Student Profile: Annisa Hasanah

Annisa Hasanah1

12 April 2022

Resilience through infrastructure asset management long-term planning

I was born and raised in Yogyakarta, a humble city nestled in Java, Indonesia. Two years after graduation, I made a big move to New Zealand in 2019 for a Master’s degree in Transportation Engineering at The University of Auckland. During my study, I had the chance to be a strategy advisor at one of the regional councils in the South Island. My journey living and studying in New Zealand was an altogether life-changing experience in many ways. It was enriching and has definitely impacted me as a person who wants to pursue a career as a researcher and asset manager. I started to realise that it’s not only about the technicalities or the numbers, but there is a lot of impact beyond our engineering decisions. My interest then expands from transportation asset management to more holistic, multidisciplinary work, such as applying social perspectives in built environment decision-making.

Good things always come at the right time.  Six months after my Master’s thesis submission, I started off my PhD degree in 2021 as an offshore student. So here I am; I came back to my beloved alma mater under the same department, Civil and Environmental Engineering. I am currently studying from Indonesia and still waiting for my turn to come back home to New Zealand.
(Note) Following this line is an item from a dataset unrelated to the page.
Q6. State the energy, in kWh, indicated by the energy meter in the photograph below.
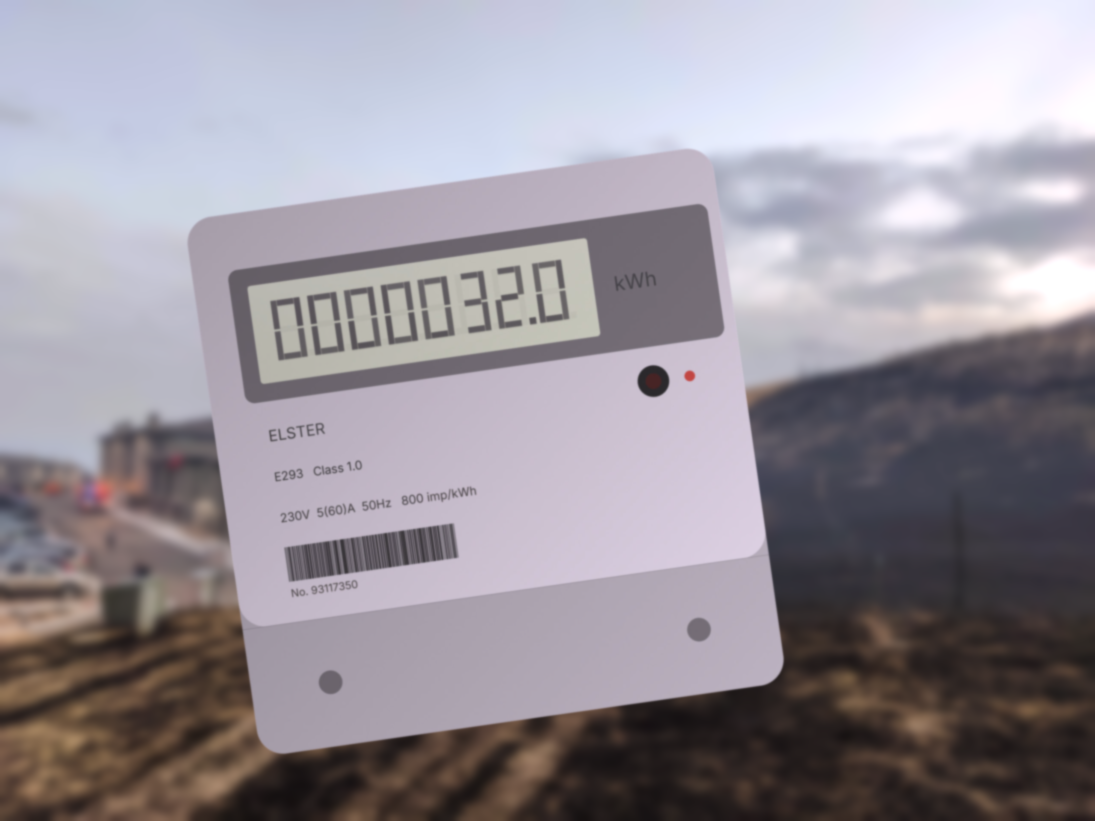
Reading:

In my spare time, I walk with my camera or explore the city (I like taking pictures and going culinary hopping), learn about perfumes, read books that help broaden my views, hang out with some mates, or simply lie down at my favourite parks –Albert Park is definitely one of them— especially during end-of-spring and summer times. When I have ‘more’ spare time, I like to go for tramping trips that reconnect me with nature.

My project

There is an increasing understanding of the impact and risks from climate and geo-hazards on infrastructure. There is also increasing knowledge of some techniques to improve infrastructure robustness to withstand climatic changes and shock events. The gap in knowledge and tools revolve around having a more holistic understanding of well-being outcomes from respective infrastructure services and how that is affected by changes in the environment and other shock events.
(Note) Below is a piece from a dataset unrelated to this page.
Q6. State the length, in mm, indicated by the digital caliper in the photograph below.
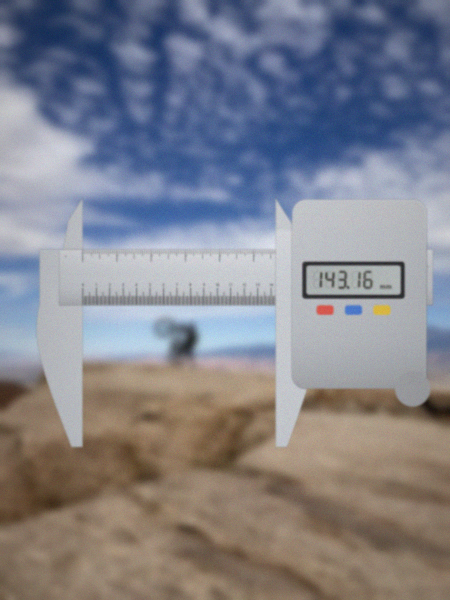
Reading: 143.16 mm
This project will develop a holistic investment logic decision approach to guide infrastructure investments to increase resilience from a well-being perspective. It covers all infrastructure services related to horizontal infrastructure: roads, three-waters, and power networks. The research objectives are as follows:

  • Understand the well-being impacts of infrastructure failures due to climate change (both slow-burning and shock events) and natural hazards.
  • Use a critical thinking process to develop adaptation or investment options to address the impacts
  • Develop an assessment framework to decide the optimal infrastructure adaptation strategies to maximise the outcome from the well-being perspective.
  • Develop a coordinated and focused resilience monitoring and reporting framework, including stating a set of performance targets for resilience.
Annisa in her favourite places: Mount Cook and Queenstown

Next steps

I have been enrolled for a year, so I am finalising the literature review and preliminary design of the methodology to connect the dots and create a holistic resilience infrastructure asset management framework. The ultimate goal of my research is to connect decision-making between infrastructure variables and non-monetary variables (in this case, well-being capitals: social, cultural, economic, and environmental) to achieve resilience. The collaboration of those elements is crucial to improving the overall resilience of assets and community towards the uncertainty from climate change and other natural conditions we will be dealing with in the future. The next step would be testing the preliminary framework using real infrastructure and well-being data.

Further, I would be working to create a platform to understand the feasible and practical scenarios from economic, engineering, and social standpoint to achieve resilience goals. There is always a probability of shock events causing greater damage to the infrastructure system and disruption to the community. So, preparing for resilience means appreciating a degree of uncertainty and setting acceptable levels of risk. The development of a sustainable asset management mechanism in which we can continuously maintain and monitor our infrastructure condition and make the best use of knowledge, policy, and guidelines to inform the decision-making process to invest for community and infrastructure resilience in the long term, is the key.

Therefore, the outcome of this research could enhance the current infrastructure asset management practice by embedding resilience assessment and non-monetary aspects into the process. It will help the government and industry have a standard for a long-term investment in infrastructure and community resilience.